HELICÓPTEROS DE PAPEL

¿Te acuerdas? Era una noche en la que bajamos a Madrid con las chicas. Primero fuimos a beber a la plaza del Rey, en Chueca, y después entraríamos en el Long Play, un garito en Vázquez de Mella al que llamábamos LP. Era la rutina que solíamos seguir por aquel entonces. Como además no teníamos un pavo y salíamos con lo justo, antes de comenzar el botellón debíamos encontrar flyers de los que iban repartiendo los relaciones públicas para poder entrar gratis antes de la una.

Sí, tienes razón, fuimos varias veces a esa plaza. Tenía unos soportales que resultaban socorridos los días de lluvia y frío. Sin embargo, esa noche, aunque ya era primavera, hacía un bochorno tremendo y del asfalto emanaba el calor que se había ido acumulando durante todo el día. Estuvimos sentados en corro en mitad de la plaza, con la bolsa de hielo y las bebidas en el centro. Una vagabunda de pelo cano, largo y oleoso nos miraba desde su banco. Tú no te fijaste en ella, normal, andábamos a lo nuestro: fiestas, beber, intentar follar y poco más… Aquella noche, entre el ruido de los coches y el bullicio de los que se disponían a salir como nosotros, llamaron mi atención unos golpes metálicos que sonaban como martillazos ahogados. Provenían de unas rejillas que había en el suelo de la plaza, de su interior brotaba un aullido continuo y opaco. Ahora te acuerdas, ¿verdad? Claro, eran bocas de ventilación del metro. Desprendían un hedor resultante de la mezcla de óxido, grasa y humanidad. ¡Qué aire tan asfixiante! Entonces se me ocurrió la gran idea: comencé a hacer pliegues y cortes en los flyers de los garitos en los que no nos interesaba entrar. Había aprendido papiroflexia en un libro de aviones de papel que me regaló mi padre. Me gustaba hacerlos con él y observar qué modelo duraba más tiempo volando. Me preguntaste qué hacía, pero no te contesté, continuaba concentrado en mi proyecto, absorto, pero con una sonrisa infantil dibujada en la cara. ¿Funcionaría? La primera prueba fue bien: me puse en pie, lancé hacia arriba uno de los helicópteros de papel y descendió girando con suavidad, tal como esperaba. Una de las chicas me dijo que nunca había visto una cosa así. La vagabunda también presenció ese primer vuelo y lo hizo con interés. Como había salido bien, cogí el helicóptero junto con otro que ya tenía hecho y me encaminé al punto de lanzamiento. Viniste detrás porque adivinaste mi plan, ¿verdad? Cuando estábamos al borde de las grandes rejas de hierro, nos miramos y asentimos, estaba todo preparado. Extendí los brazos y solté ambos helicópteros sobre el torrente de aire caliente, que los puso en revolución y generó un plano con sus hélices que los elevó alto, tan alto que parecía que se iban a perder en el cielo de Madrid. Terminaron cayendo justo al lado del banco de la mujer sin techo. Comenzamos a saltar y a gritar: «¡Funciona!».

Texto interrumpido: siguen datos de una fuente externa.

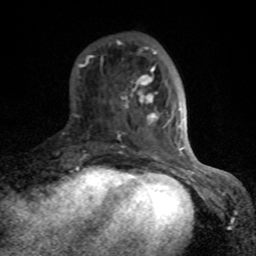
Breast MRI (dynamic contrast-enhanced), one axial slice. Cropped to one breast. Dynamic contrast-enhanced series, time point 2 of 8 at this slice position (early post-contrast). 1.5 T. TE 4.2 ms, TR 7 ms. 2 mm slice thickness. 256 × 256 image matrix. Female patient.
Structures marked on this image (semi-automatically segmented with operator editing):
- enhancing-tissue mask used for the functional tumour volume (all voxels passing the contrast-enhancement thresholds inside the analysis volume; usually the tumour): bounding box <78,40,187,166> (left, top, right, bottom; pixels)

Fuimos a recogerlos bajo la atenta mirada de la vagabunda y, antes de volver a la reja, perfeccionamos un poco más ambos modelos. Era la prueba definitiva. Cada uno cogimos un helicóptero de papel, nos situamos en el centro del torrente de aire y contamos hasta tres. El mío se elevó hasta un punto donde se quedó rotando, suspendido, infinito. El otro ascendió aún más alto, hasta que abandonó el flujo de aire, pero en su caída fue absorbido por la corriente y se elevó de nuevo, y así una y otra vez. Permanecieron un rato sobrevolando el cielo de Madrid mientras tú y yo bailábamos abrazados bajo los helicópteros, riendo, observando su vuelo infinito. «No tenéis remedio», nos dijeron las chicas, que nos miraban incrédulas. La mendiga abandonó con dificultad el banco en el que vivía y vino cojeando hacia nosotros. Tenía el rostro iluminado, la boca abierta. ¿Recuerdas aquella sonrisa sin dientes? Cuando pisó la reja, el viento levantó los jirones de trapos que la arropaban, quedaron estos flotando, suspendidos como nuestros aparatos voladores, ingrávidos. Ella también comenzó a bailar y lo hizo a su manera, errante, pero sin perder de vista los helicópteros, alzando los brazos, moviéndolos como una directora de orquesta. Al final, nosotros no necesitamos flyers pues allí permanecimos toda la noche, jugando en la calle.